Nos observations soulignent le rôle primordial des municipalités et des arrondissements dans la gestion de la crise. C’est en leur sein qu’a été mise en œuvre une importante partie des régulations nécessaires et que le transfert des fonds de soutien a été effectué. Ce rôle répond aussi aux attentes des citoyen·ne·s, qui témoignent d’un désir de proximité avec leurs élu·e·s. Par ailleurs, l’exercice de la démocratie en temps de pandémie est caractérisé par le maintien d’une conversation politique : les citoyen·ne·s continuent de poser des questions et ont le souci de préserver cette participation, comme l’illustrent les interrogations sur la suspension des consultations en période de pandémie, ou encore le souhait de voir certains processus décisionnels gelés en l’absence des consultations publiques habituelles. En outre, comme c’était déjà le cas avant la pandémie, l’apolitisme – entendu non comme absence de valeurs ou d’idées politiques, mais comme volonté de consensus et de limitation du conflit – est remis en cause.
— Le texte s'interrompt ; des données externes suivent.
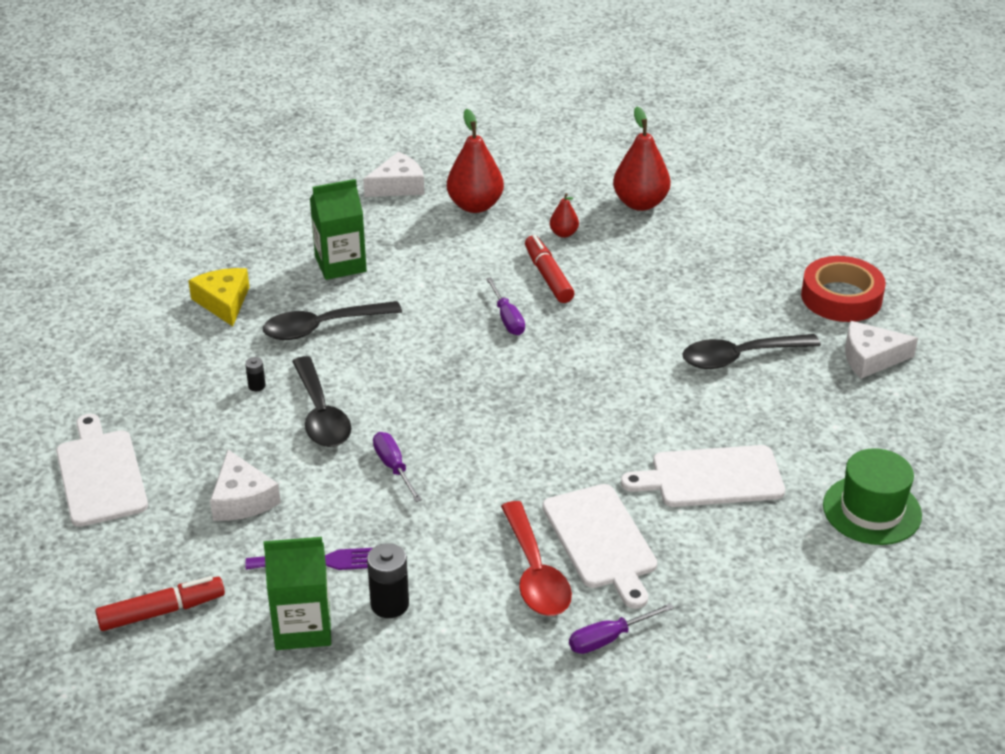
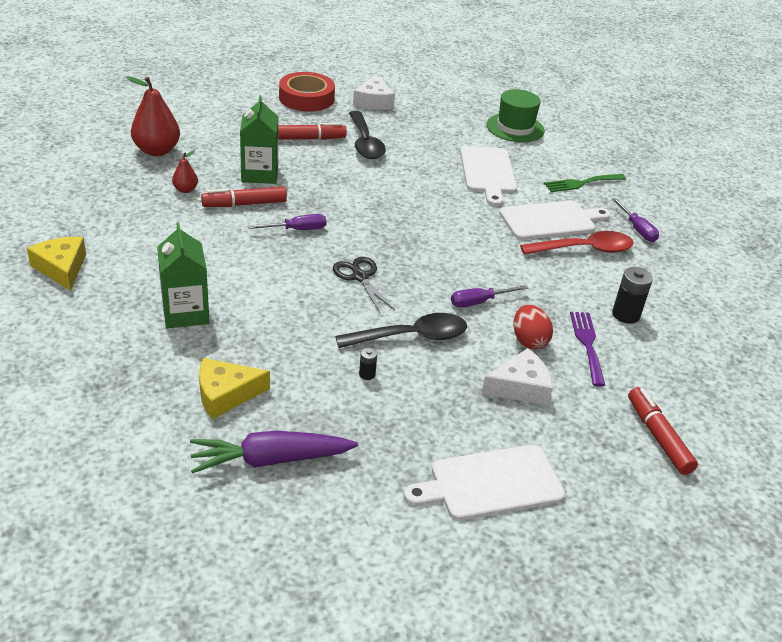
camera: 90 degrees left, 0 degrees up
(139, 336) = (270, 460): none -> purple carrot
(303, 627) = (657, 358): green carton -> green carton (259, 174)
(322, 327) = (285, 329): black spoon -> none
(324, 508) = (529, 341): none -> red egg
(398, 186) = (61, 268): white cheese -> yellow cheese
(424, 371) = (360, 277): none -> black scissors
(475, 205) = (120, 228): red pear -> none
(724, 582) = (581, 183): none -> green fork
(726, 308) = (308, 139): none -> red marker

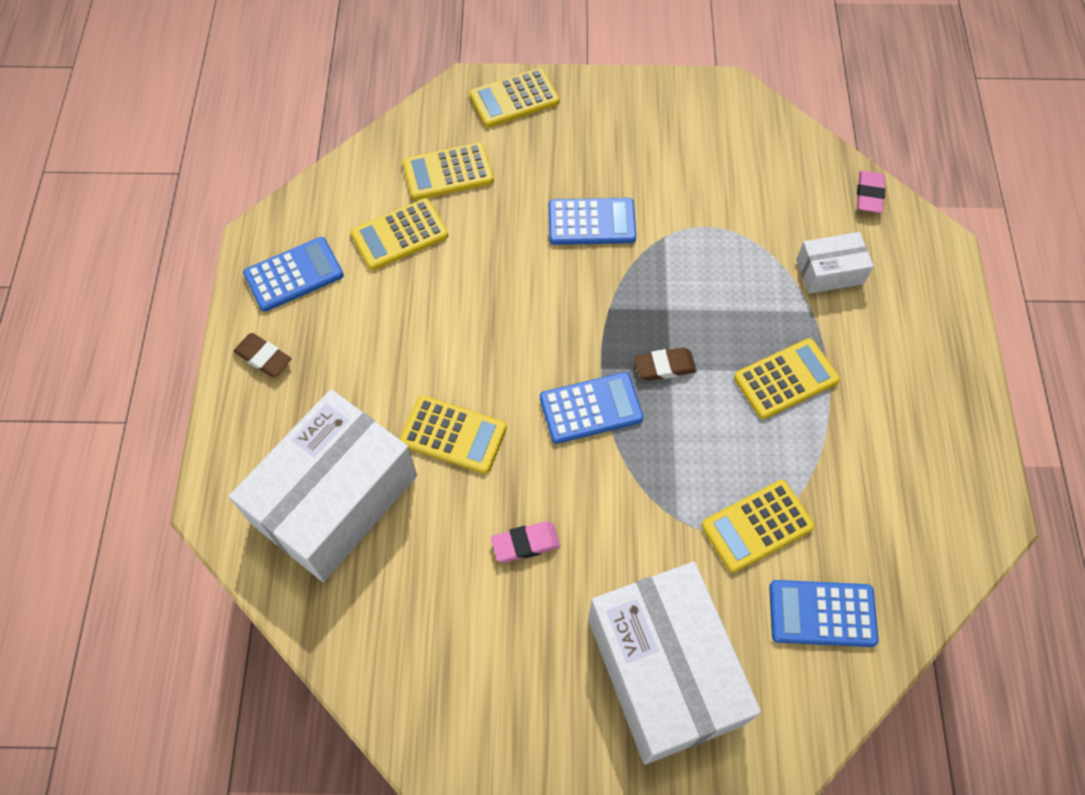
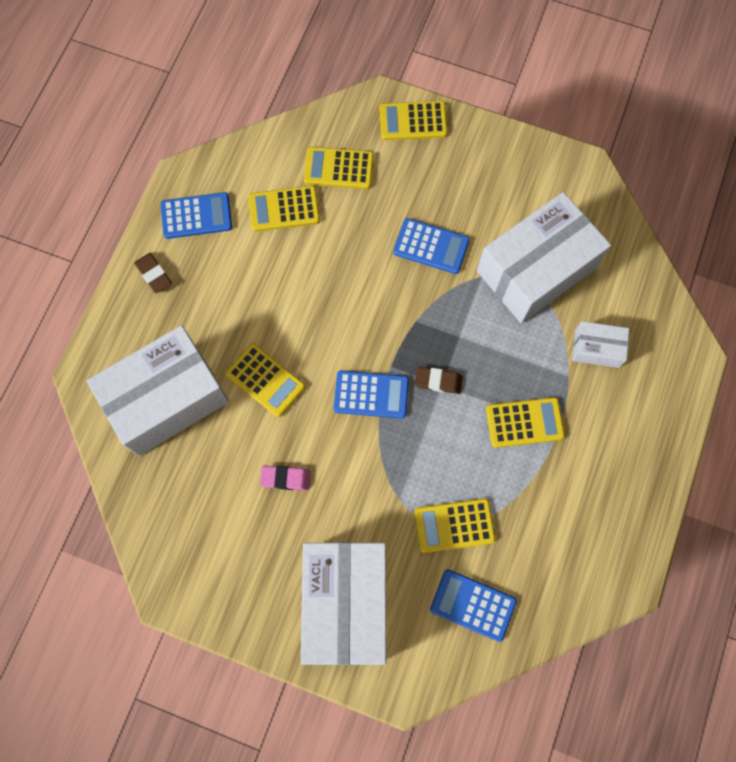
camera: 20 degrees right, 10 degrees up
(723, 210) = (536, 269): none -> white box
(869, 195) = (657, 295): pink eraser -> none

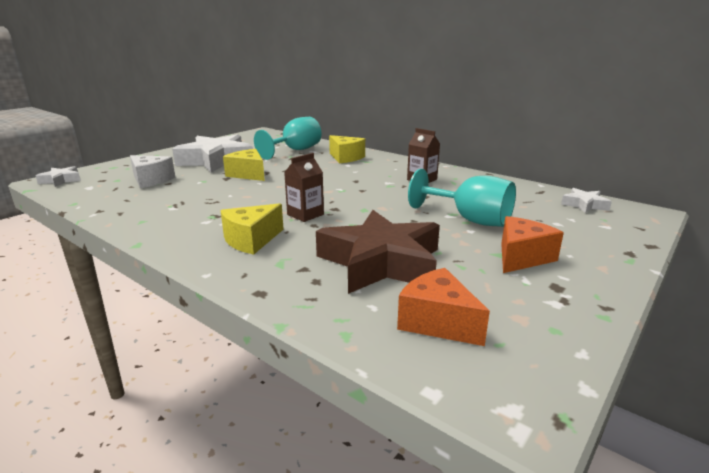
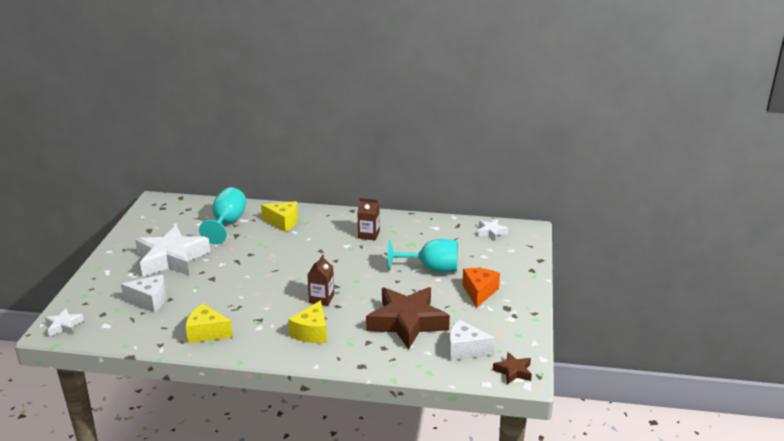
camera: 30 degrees left, 5 degrees up
(248, 174) = (225, 268): yellow cheese -> yellow cheese (207, 332)
(437, 322) = (465, 349): orange cheese -> white cheese
(504, 390) = (513, 371): none -> brown star

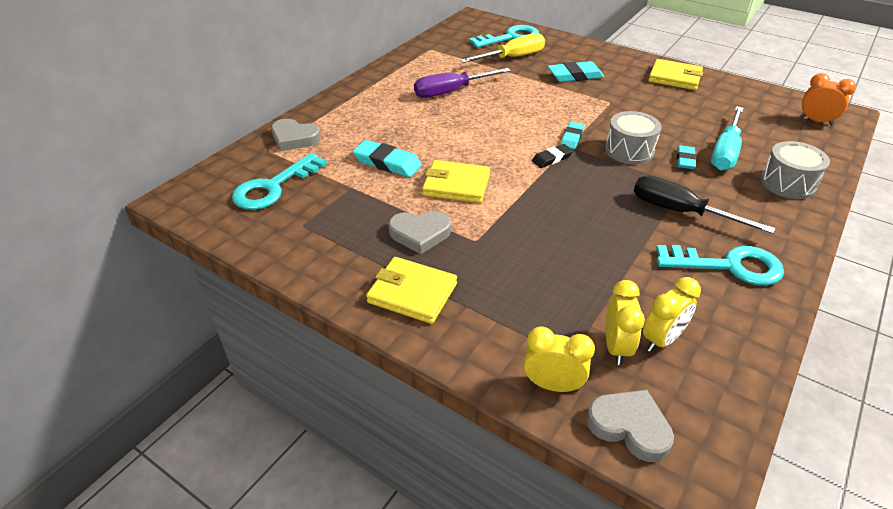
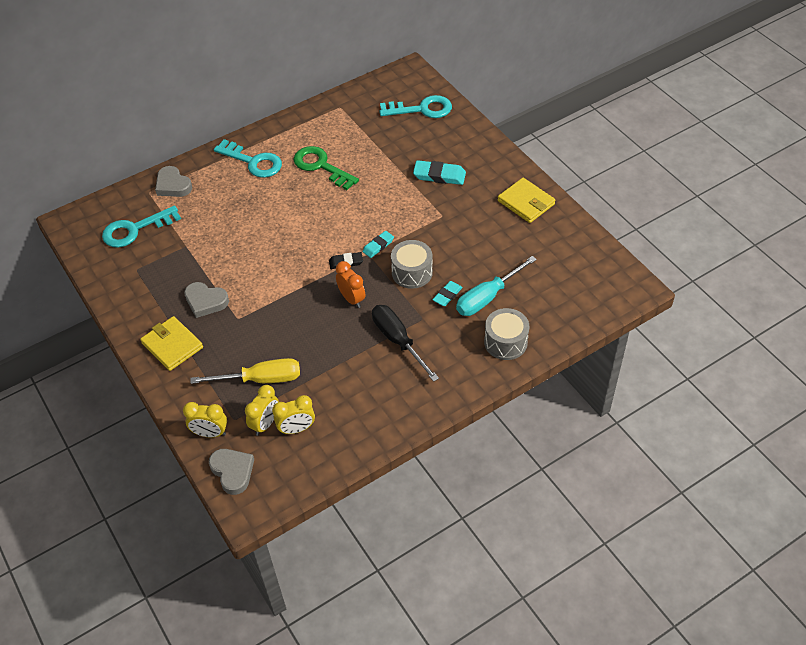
camera: 25 degrees right, 10 degrees up
(387, 163) = (224, 230): turquoise eraser -> none
(451, 92) = (321, 166): purple screwdriver -> green key
(456, 185) = (258, 266): yellow wallet -> none
(512, 57) = (403, 137): yellow screwdriver -> yellow screwdriver (261, 379)
(552, 385) = (210, 433): yellow clock -> yellow clock turned 150 degrees clockwise
(728, 266) = (389, 394): turquoise key -> turquoise key (253, 162)
(815, 121) = (600, 289): orange clock -> orange clock (352, 299)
Dans les deux conseils, les citoyen·ne·s ont exprimé leur satisfaction ou leur insatisfaction face aux politiques menées, ont mis de l’avant leurs priorités et ont demandé des clarifications – bref, ils et elles ont pris part aux débats.

L’analyse révèle également des divergences notables entre les deux arrondissements étudiés, soulignant des degrés différents de politisation. La pandémie agit davantage comme un catalyseur des contextes que comme un agent de transformation des cultures municipales. Les cultures politiques de chaque conseil pèsent sur le fonctionnement de la démocratie locale et ne sont pas solubles dans l’état de crise sanitaire. La culture politique des arrondissements ne dépend donc pas uniquement d’un parti politique, mais s’inscrit dans un sentier de dépendance antérieure. Bien que les deux arrondissements soient dirigés par le même parti, l’atmosphère au sein de chaque instance et les relations avec les citoyen·ne·s sont différentes.

Quoiqu’embryonnaire, l’analyse confirme la politisation des municipalités, qui se manifeste notamment dans la participation citoyenne, tout en rappelant que l’idéologie n’est qu’un élément de la culture politique, laquelle est aussi façonnée par les interactions et les processus de décision au sein d’un conseil municipal. 


[1La sociologue Nina Eliasoph, dans son livre Avoiding Politics (Cambridge University Press, 1998), cite ainsi l’exemple d’une association dont les membres revendiquent leur apolitisme et évitent toute discussion politique et tout lien avec une organisation politique. Pourtant, lorsqu’un des membres de l’association se voit offrir une bière, il la refuse au nom d’un soutien aux employé·e·s en grève de la brasserie.

[2Pour les besoins de cette réflexion, les données sont bien sûr restreintes à l’observation des conseils ayant eu lieu durant la période de pandémie, à savoir entre avril 2020 et février 2021 (étude de cas complète à paraître).